To Reproduce Steps to reproduce the behavior:

  1. Stand up an AKS cluster with autoscaler enabled. Set the minimum nodes to 1 and the max is at least 2
  2. After the cluster starts, ensure that the number of running nodes is less than the max. If they are equal, update the autoscaler rules by incrementing the max nodes so that it's at least 1 higher than the current number of running nodes
  3. Attach the new cluster as Kubernetes Compute in Azure ML
  4. Create an Azure ML model
  5. Deploy the new Azure ML model to the new cluster using azureml.core.Model.deploy. Ensure that the AksWebservice.deploy_configuration has cpu_cores and/or memory_gb values set high enough such that AKS would not be able to schedule the model onto the existing single node (due to the system resources running there already), but low enough that they can fit on whatever SKU size you selected in step 1. If staged properly, it should trigger the cluster autoscaler to begin adding a new node
  6. Watch as the AKS autoscaler kicks in and begins adding another node
  7. Watch as the Azure ML deployment fails at the 5 minute mark, with a message: Couldn't Schedule because the kubernetes cluster didn't have available resources after trying for 00:05:00
  8. Watch as the AKS autoscaler finishes adding the new node, just a little too late

Expected behavior The deployment should wait for longer than 5 minutes before timing out, if the autoscaler is actively adding an additional node to support the requested workload.

Screenshots N/A

Additional context This doc tells me it's due to resource constraints, which is true. But the real problem is that deployment isn't waiting long enough for the AKS node pool to scale out; which (for us) takes just a bit longer than 5 minutes to scale out.
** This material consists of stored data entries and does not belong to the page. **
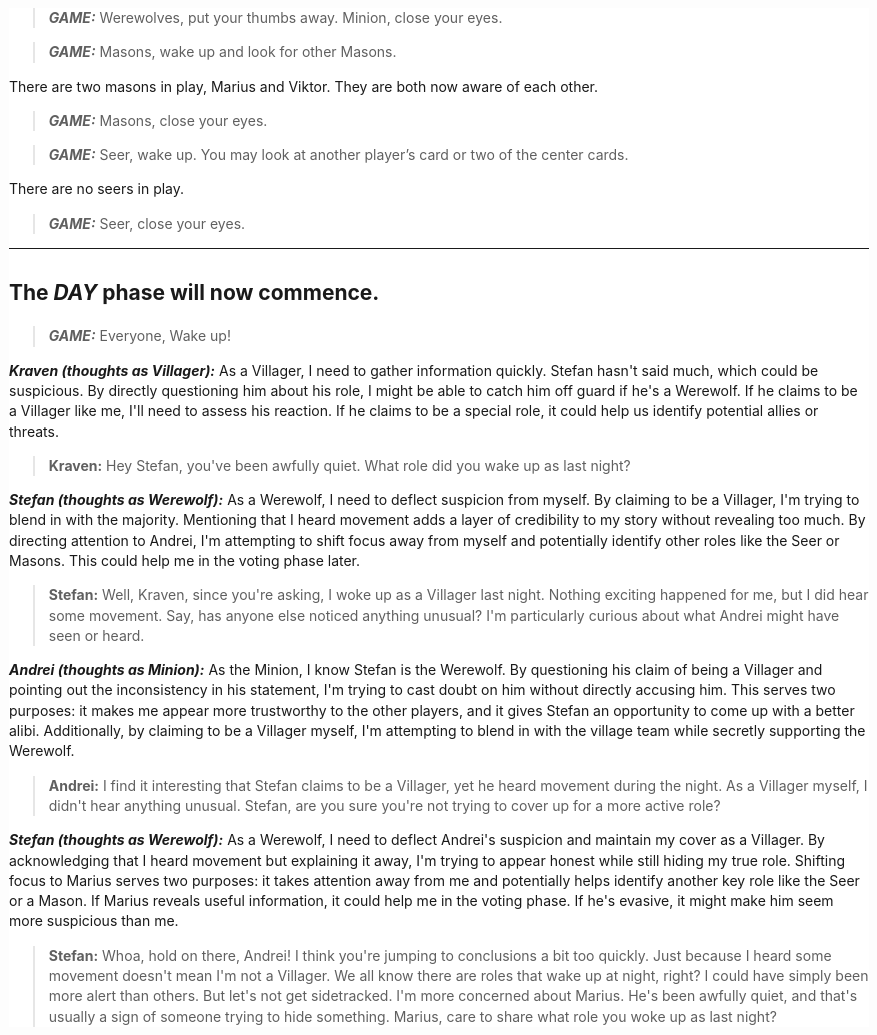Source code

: 
>***GAME:*** Werewolves, put your thumbs away. Minion, close your eyes.


>***GAME:*** Masons, wake up and look for other Masons.


There are two masons in play, Marius and Viktor. They are both now aware of each other.


>***GAME:*** Masons, close your eyes.


>***GAME:*** Seer, wake up. You may look at another player’s card or two of the center cards.


There are no seers in play.


>***GAME:*** Seer, close your eyes.


---

## The ***DAY*** phase will now commence.


>***GAME:*** Everyone, Wake up!


***Kraven (thoughts as Villager):*** As a Villager, I need to gather information quickly. Stefan hasn't said much, which could be suspicious. By directly questioning him about his role, I might be able to catch him off guard if he's a Werewolf. If he claims to be a Villager like me, I'll need to assess his reaction. If he claims to be a special role, it could help us identify potential allies or threats.
> **Kraven:** Hey Stefan, you've been awfully quiet. What role did you wake up as last night?


***Stefan (thoughts as Werewolf):*** As a Werewolf, I need to deflect suspicion from myself. By claiming to be a Villager, I'm trying to blend in with the majority. Mentioning that I heard movement adds a layer of credibility to my story without revealing too much. By directing attention to Andrei, I'm attempting to shift focus away from myself and potentially identify other roles like the Seer or Masons. This could help me in the voting phase later.
> **Stefan:** Well, Kraven, since you're asking, I woke up as a Villager last night. Nothing exciting happened for me, but I did hear some movement. Say, has anyone else noticed anything unusual? I'm particularly curious about what Andrei might have seen or heard.


***Andrei (thoughts as Minion):*** As the Minion, I know Stefan is the Werewolf. By questioning his claim of being a Villager and pointing out the inconsistency in his statement, I'm trying to cast doubt on him without directly accusing him. This serves two purposes: it makes me appear more trustworthy to the other players, and it gives Stefan an opportunity to come up with a better alibi. Additionally, by claiming to be a Villager myself, I'm attempting to blend in with the village team while secretly supporting the Werewolf.
> **Andrei:** I find it interesting that Stefan claims to be a Villager, yet he heard movement during the night. As a Villager myself, I didn't hear anything unusual. Stefan, are you sure you're not trying to cover up for a more active role?


***Stefan (thoughts as Werewolf):*** As a Werewolf, I need to deflect Andrei's suspicion and maintain my cover as a Villager. By acknowledging that I heard movement but explaining it away, I'm trying to appear honest while still hiding my true role. Shifting focus to Marius serves two purposes: it takes attention away from me and potentially helps identify another key role like the Seer or a Mason. If Marius reveals useful information, it could help me in the voting phase. If he's evasive, it might make him seem more suspicious than me.
> **Stefan:** Whoa, hold on there, Andrei! I think you're jumping to conclusions a bit too quickly. Just because I heard some movement doesn't mean I'm not a Villager. We all know there are roles that wake up at night, right? I could have simply been more alert than others. But let's not get sidetracked. I'm more concerned about Marius. He's been awfully quiet, and that's usually a sign of someone trying to hide something. Marius, care to share what role you woke up as last night?
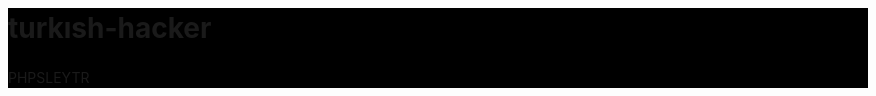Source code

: # turkısh-hacker
PHPSLEYTR
<html xmlns="http://www.w3.org/1999/xhtml"><head><base href="http://ctscape.co.za"><link rel="shortcut icon" href="https://i.hizliresim.com/XMLOP7.gif" type="image/x-icon">


<meta http-equiv="Content-Type" content="text/html; charset=iso-8859-9">
<title>Owned By PHPSLEYTR</title>
<style type="text/css">
<!--
body {
    background-color: #000;
<br>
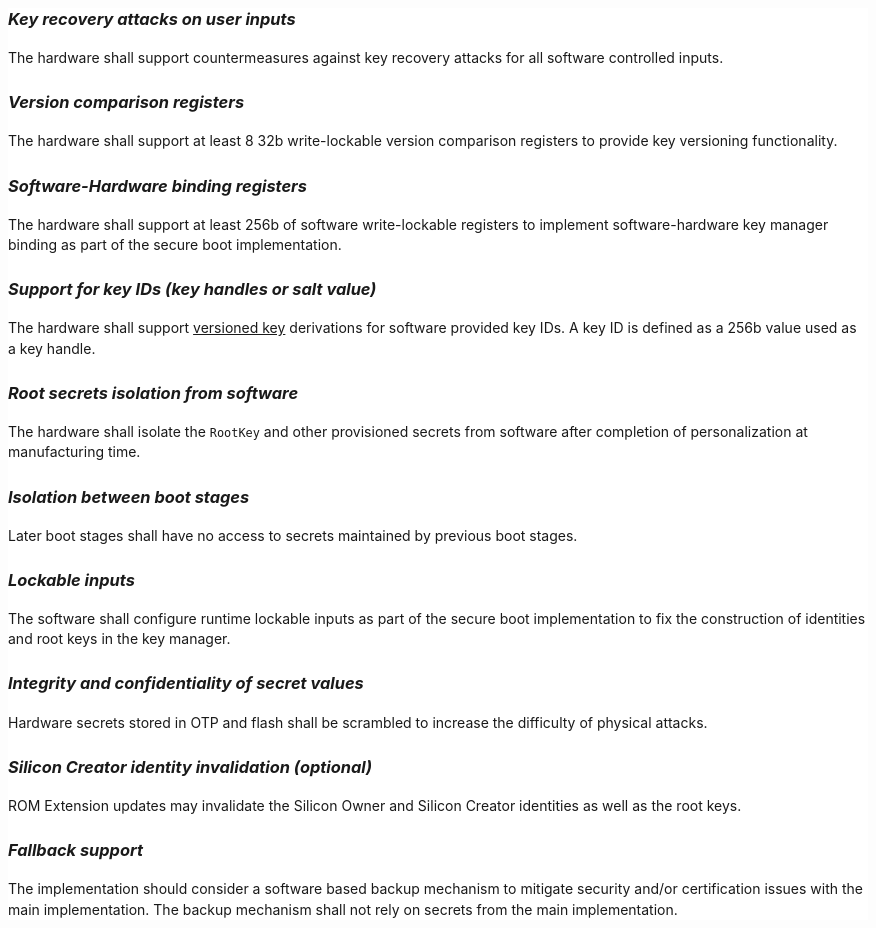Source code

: ### _Key recovery attacks on user inputs_

The hardware shall support countermeasures against key recovery attacks for all
software controlled inputs.

### _Version comparison registers_

The hardware shall support at least 8 32b write-lockable version comparison
registers to provide key versioning functionality.

### _Software-Hardware binding registers_

The hardware shall support at least 256b of software write-lockable registers to
implement software-hardware key manager binding as part of the secure boot
implementation.

### _Support for key IDs (key handles or salt value)_

The hardware shall support [versioned key](#versioned-key) derivations for
software provided key IDs. A key ID is defined as a 256b value used as a key
handle.

### _Root secrets isolation from software_

The hardware shall isolate the `RootKey` and other provisioned secrets from
software after completion of personalization at manufacturing time.

### _Isolation between boot stages_

Later boot stages shall have no access to secrets maintained by previous boot
stages.

### _Lockable inputs_

The software shall configure runtime lockable inputs as part of the secure boot
implementation to fix the construction of identities and root keys in the key
manager.

### _Integrity and confidentiality of secret values_

Hardware secrets stored in OTP and flash shall be scrambled to increase the
difficulty of physical attacks.

### _Silicon Creator identity invalidation (optional)_

ROM Extension updates may invalidate the Silicon Owner and Silicon Creator
identities as well as the root keys.

### _Fallback support_

The implementation should consider a software based backup mechanism to mitigate
security and/or certification issues with the main implementation. The backup
mechanism shall not rely on secrets from the main implementation.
This could be worked around by making the timeout an optional parameter to the deploy function via the deployment_config parameter, with a default value of 5 minutes.

github-actions[bot] commented 1 year ago

Thank you for your feedback. This has been routed to the support team for assistance.

github-actions[bot] commented 1 year ago

Thanks for the feedback! We are routing this to the appropriate team for follow-up. cc @azureml-github @Azure/azure-ml-sdk.